◆ Travail à réaliser: Pourriez-vous transcrire à l'identique, dans la critique des Martyrs, tout ce qui va de « Dans cette nouvelle » jusqu'à « de la soirée. » ?

◆ Texte du document:
========================================

MuseumsQuartier, Halle E, 20 septembre
Depuis l’enregistrement révélateur de Mark Elder, chez Opera Rara (voir O. M. n° 113 p. 68 de janvier 2016), on attendait, avec impatience, de voir Les Martyrs sur une scène. Parce que Poliuto, la version originale napolitaine, interdite par la censure, de cet ouvrage tiré par Donizetti du Polyeucte de Corneille, est déjà une rareté. Mais aussi, parce que la transformation de cette « tragedia lirica » en « grand opéra » français, créé à Paris, Salle Le Peletier, le 10 avril 1840, sur un livret de l’inévitable Eugène Scribe, lui a encore ajouté une couche de lustre et d’attrait.
Dans cette nouvelle production du MusikTheater an der Wien, Jérémie Rhorer relève le défi haut la main, avec le mélange de soin et d’énergie qu’on lui connaît. Soin des équilibres – tant au sein de la fosse qu’avec le plateau – et de la mise en valeur des détails de l’orchestration, souvent plus élaborée que dans les précédents ouvrages du compositeur ; énergie dramatique constante, a fortiori dans les grandes confrontations ou les finales, particulièrement aux actes II et III.
Nourri de l’expérience qu’a le chef français des instruments anciens, l’ORF Radio-Symphonieorchester Wien se montre d’une belle tenue, tandis que l’apport du formidable Arnold Schoenberg Chor, toujours préparé par Erwin Ortner, est déterminant dans l’intensité musicale de la soirée.
John Osborn incarne Polyeucte, rôle créé par le légendaire Gilbert Duprez, avec aisance et solidité. Si la voix ne possède pas les couleurs et la séduction de celle de Michael Spyres, dans l’enregistrement précité, on apprécie la prononciation soignée du ténor américain et la fiabilité de son intonation.
Roberta Mantegna ne se donne pas autant de mal pour rendre le texte de Pauline intelligible, et les premiers suraigus de la soprano italienne trahissent une certaine fragilité. Mais le médium est puissant, très sûr, et elle déroule ensuite toutes les interventions d’un rôle écrasant, avec une tranquillité impressionnante.
Les amateurs de clés de fa sont comblés avec le sonore Sévère de Mattia Olivieri, le brillant Félix de David Steffens, et même l’élégant Callisthènes de Nicolo Donini, mais aucun des trois ne chante dans un français irréprochable. Au contraire, même dans la partie plus discrète de Néarque, Patrick Kabongo tire son épingle du jeu par son timbre de ténor raffiné et sa diction impeccable.

========================================

◆ Entrées fournies:
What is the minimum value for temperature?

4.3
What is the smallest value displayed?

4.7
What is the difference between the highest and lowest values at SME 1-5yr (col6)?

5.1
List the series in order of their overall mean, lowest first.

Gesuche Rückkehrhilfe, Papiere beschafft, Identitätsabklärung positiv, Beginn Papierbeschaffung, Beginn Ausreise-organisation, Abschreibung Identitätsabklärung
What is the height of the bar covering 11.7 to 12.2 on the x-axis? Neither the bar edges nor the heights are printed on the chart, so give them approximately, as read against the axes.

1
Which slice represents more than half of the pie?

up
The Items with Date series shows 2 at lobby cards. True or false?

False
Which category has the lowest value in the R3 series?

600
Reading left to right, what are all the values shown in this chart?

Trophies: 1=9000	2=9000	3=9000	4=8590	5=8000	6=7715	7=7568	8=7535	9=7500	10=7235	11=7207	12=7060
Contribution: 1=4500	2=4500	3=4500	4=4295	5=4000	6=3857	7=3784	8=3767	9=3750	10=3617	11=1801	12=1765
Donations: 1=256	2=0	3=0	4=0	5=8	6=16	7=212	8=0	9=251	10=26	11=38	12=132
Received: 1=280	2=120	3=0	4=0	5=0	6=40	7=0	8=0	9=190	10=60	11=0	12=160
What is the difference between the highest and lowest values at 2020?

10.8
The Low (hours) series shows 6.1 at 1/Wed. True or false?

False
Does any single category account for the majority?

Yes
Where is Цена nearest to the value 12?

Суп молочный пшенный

========================================

◆ Réponse proposée:
Dans cette nouvelle production du MusikTheater an der Wien, Jérémie Rhorer relève le défi haut la main, avec le mélange de soin et d’énergie qu’on lui connaît. Soin des équilibres – tant au sein de la fosse qu’avec le plateau – et de la mise en valeur des détails de l’orchestration, souvent plus élaborée que dans les précédents ouvrages du compositeur ; énergie dramatique constante, a fortiori dans les grandes confrontations ou les finales, particulièrement aux actes II et III.
Nourri de l’expérience qu’a le chef français des instruments anciens, l’ORF Radio-Symphonieorchester Wien se montre d’une belle tenue, tandis que l’apport du formidable Arnold Schoenberg Chor, toujours préparé par Erwin Ortner, est déterminant dans l’intensité musicale de la soirée.